MeetEval: A Toolkit for Computation of Word Error Rates for Meeting Transcription Systems
Thilo von Neumann, Christoph Boeddeker, Marc Delcroix, Reinhold Haeb-Umbach
TL;DR
MeetEval addresses the evaluation of meeting transcription systems by providing a unified toolkit that implements multiple WER definitions (cpWER, ORC-WER, MIMO-WER) and a time-constrained variant to improve alignment plausibility. It introduces pseudo-word-level timing approximations when exact word-level timings are unavailable, enabling scalable, accurate matching and practical runtime benefits. The toolkit guides practitioners on metric selection for diarization, CSS, and SOT-style outputs, and demonstrates that the time-constrained approach yields more realistic WERs while enabling runtime pruning. Overall, MeetEval supports reproducible, comparable benchmarking across diverse meeting transcription systems and facilitates rigorous analysis of transcription errors.
Abstract
MeetEval is an open-source toolkit to evaluate all kinds of meeting transcription systems. It provides a unified interface for the computation of commonly used Word Error Rates (WERs), specifically cpWER, ORC-WER and MIMO-WER along other WER definitions. We extend the cpWER computation by a temporal constraint to ensure that only words are identified as correct when the temporal alignment is plausible. This leads to a better quality of the matching of the hypothesis string to the reference string that more closely resembles the actual transcription quality, and a system is penalized if it provides poor time annotations.

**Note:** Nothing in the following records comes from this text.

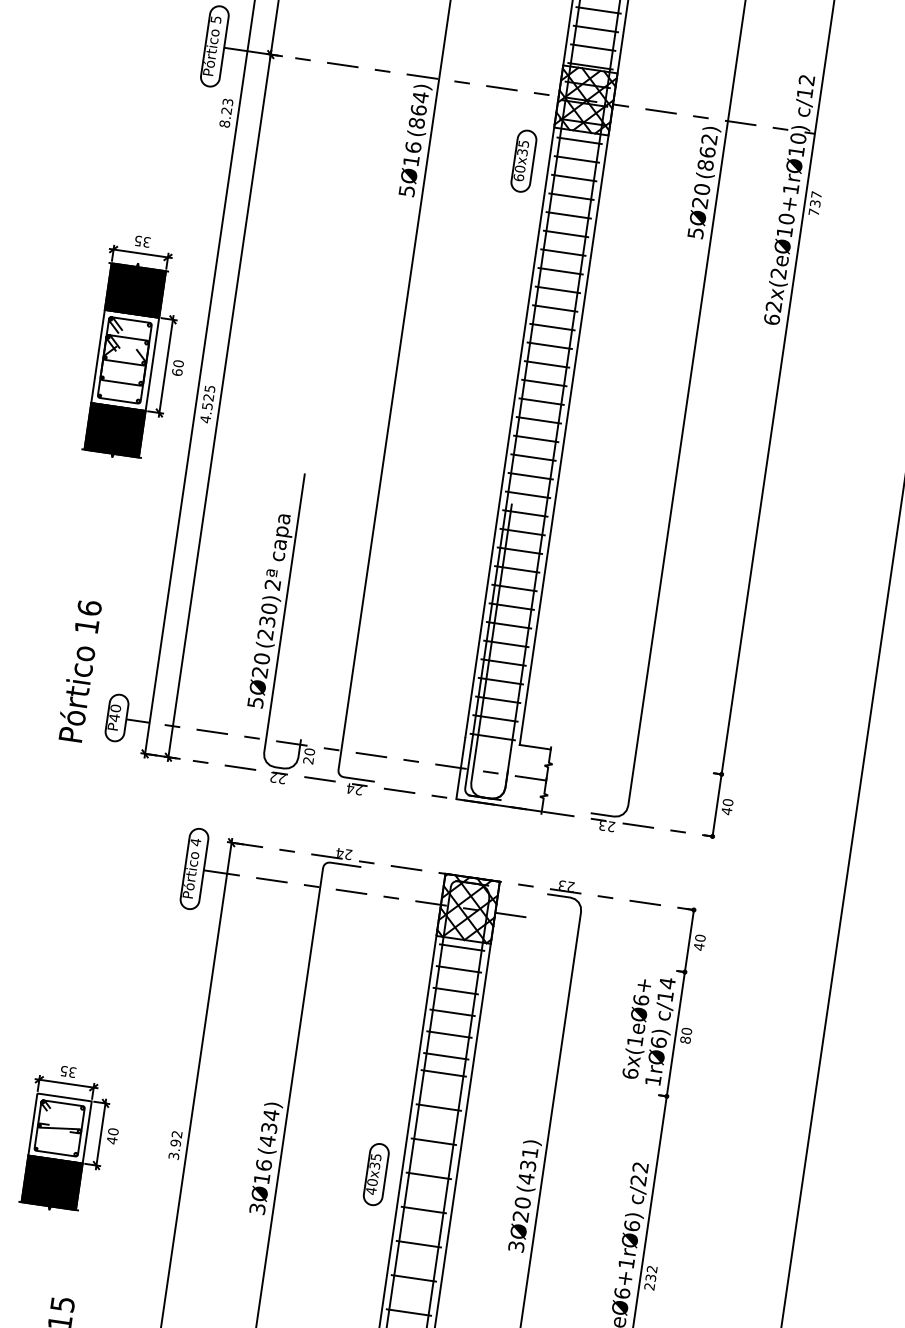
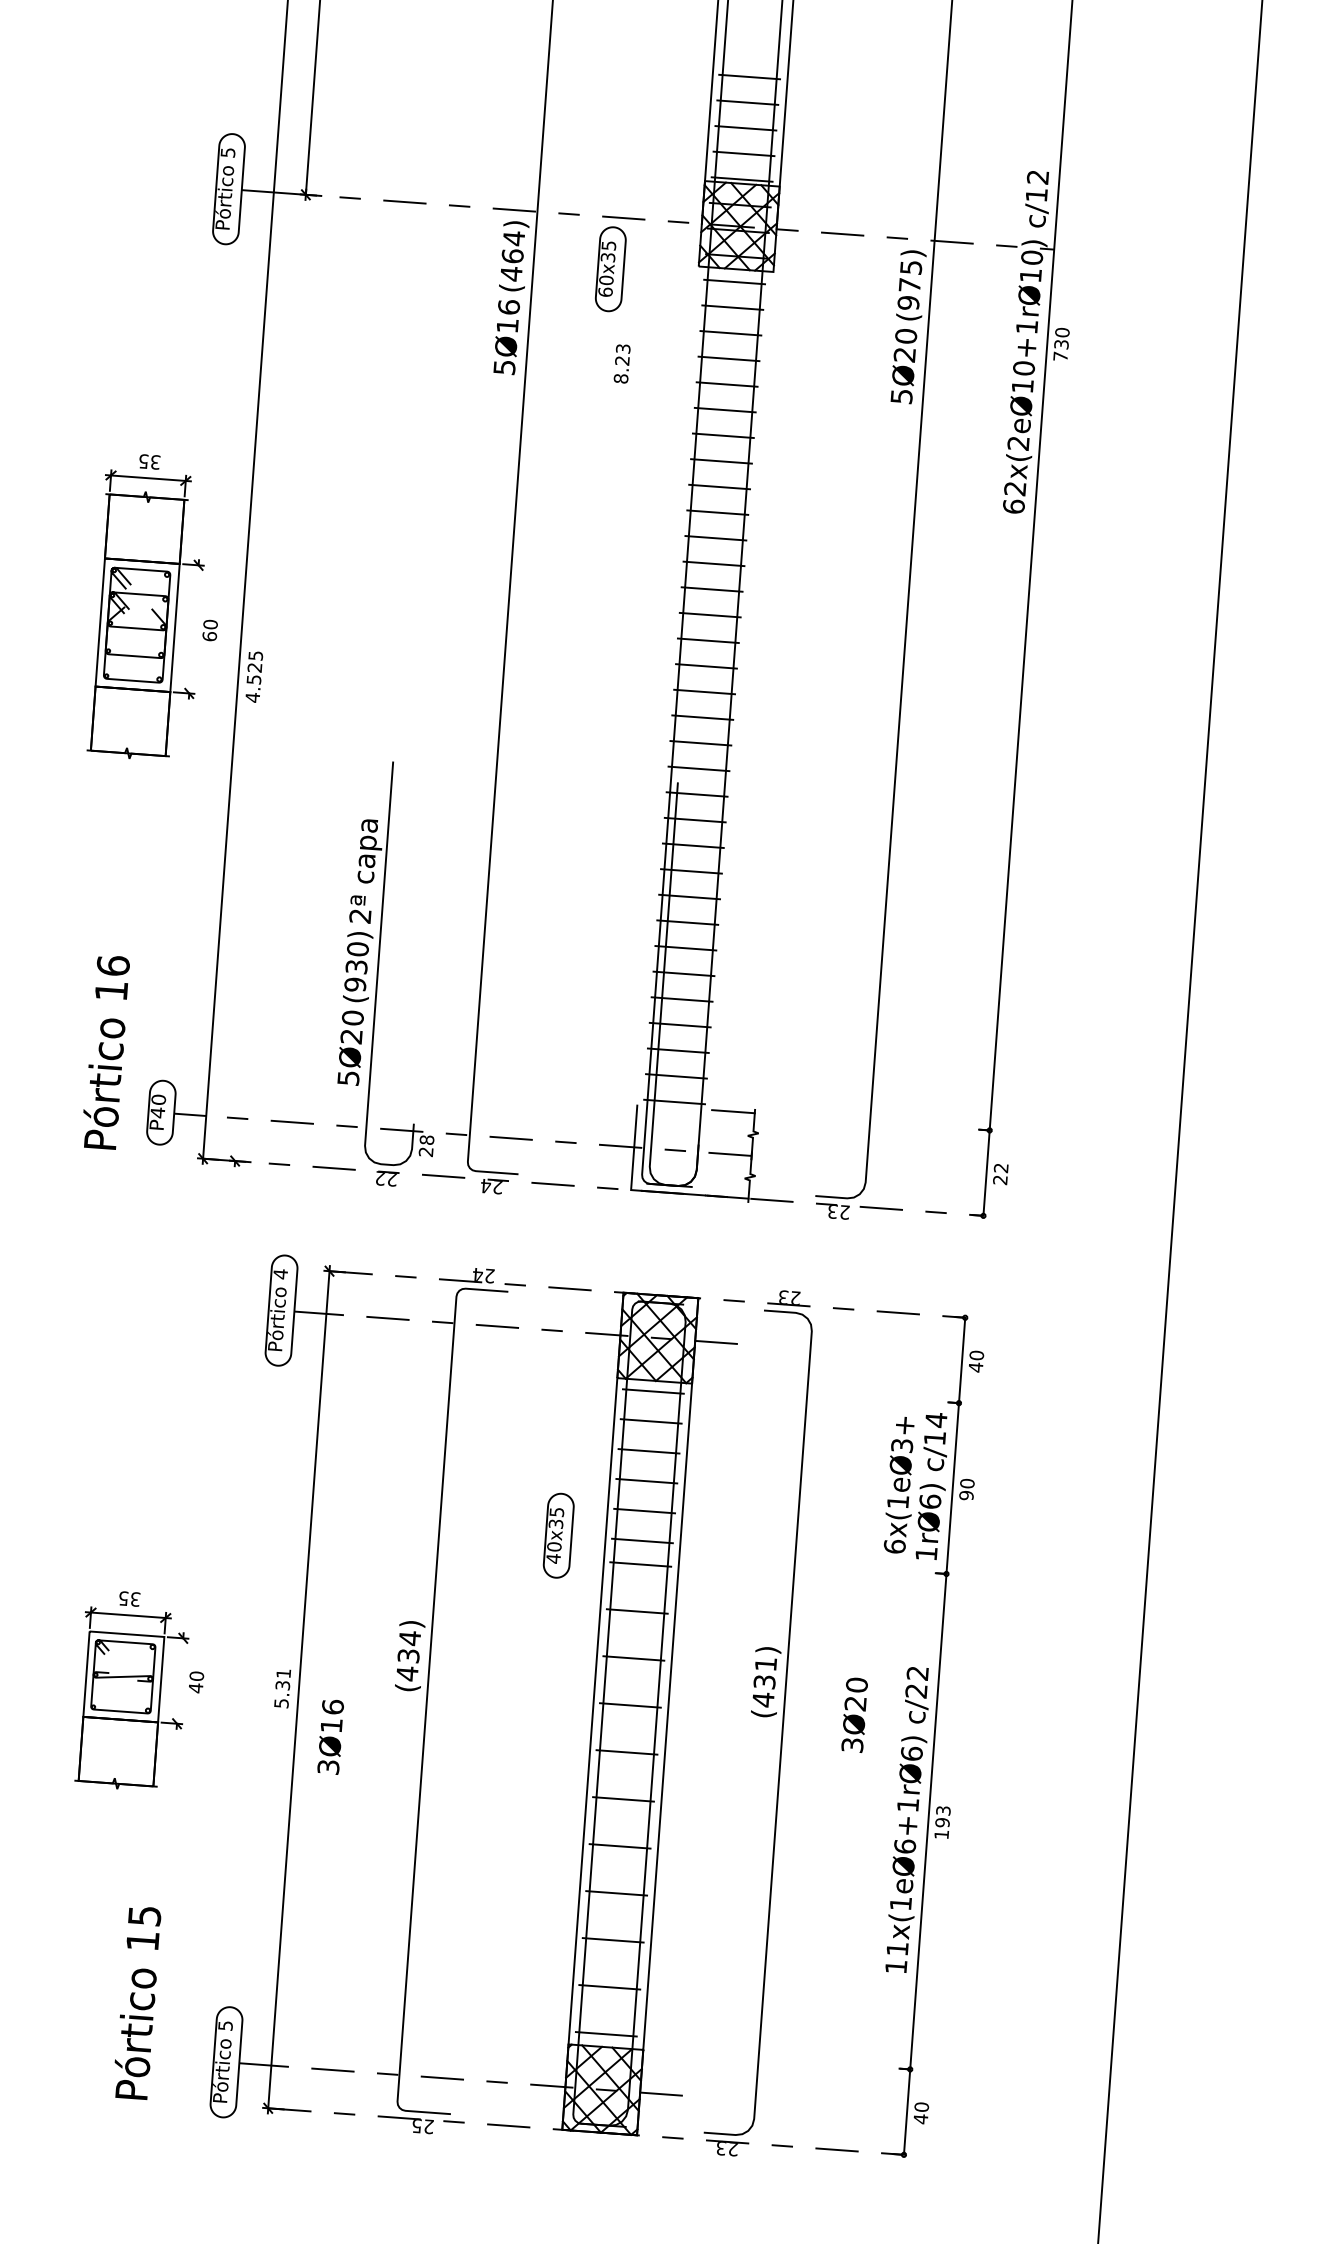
text: (225, 112) -> (621, 363), moved
text: (416, 123) -> (511, 274), (864) -> (464)
text: (707, 152) -> (909, 285), (862) -> (975)
part: (523, 161) -> (610, 269), moved
text: (816, 194) -> (1062, 332), 737 -> 730
fill: (135, 290) -> (144, 528), removed
line: (165, 366) -> (193, 629), removed
line: (219, 405) -> (270, 677), removed
line: (512, 416) -> (669, 663), removed
line: (566, 424) -> (744, 669), removed
fill: (114, 430) -> (130, 721), removed
text: (265, 634) -> (355, 984), (230) -> (930)
text: (309, 751) -> (426, 1139), 20 -> 28
text: (727, 807) -> (1000, 1174), 40 -> 22
text: (641, 1000) -> (902, 1446), 6x(1eØ6+ -> 6x(1eØ3+
text: (685, 1040) -> (966, 1495), 80 -> 90
line: (101, 1134) -> (180, 1680), removed
text: (175, 1145) -> (282, 1688), 3.92 -> 5.31
part: (376, 1174) -> (558, 1535), moved
fill: (52, 1182) -> (118, 1751), removed
text: (260, 1187) -> (330, 1737), moved
text: (519, 1224) -> (854, 1714), moved
text: (650, 1277) -> (942, 1822), 232 -> 193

Since word-level timing information is often not available, we present a way to approximate exact word-level timings from segment-level timings (e.g., a sentence) and show that the approximation leads to a similar WER as a matching with exact word-level annotations. At the same time, the time constraint leads to a speedup of the matching algorithm, which outweighs the additional overhead caused by processing the time stamps.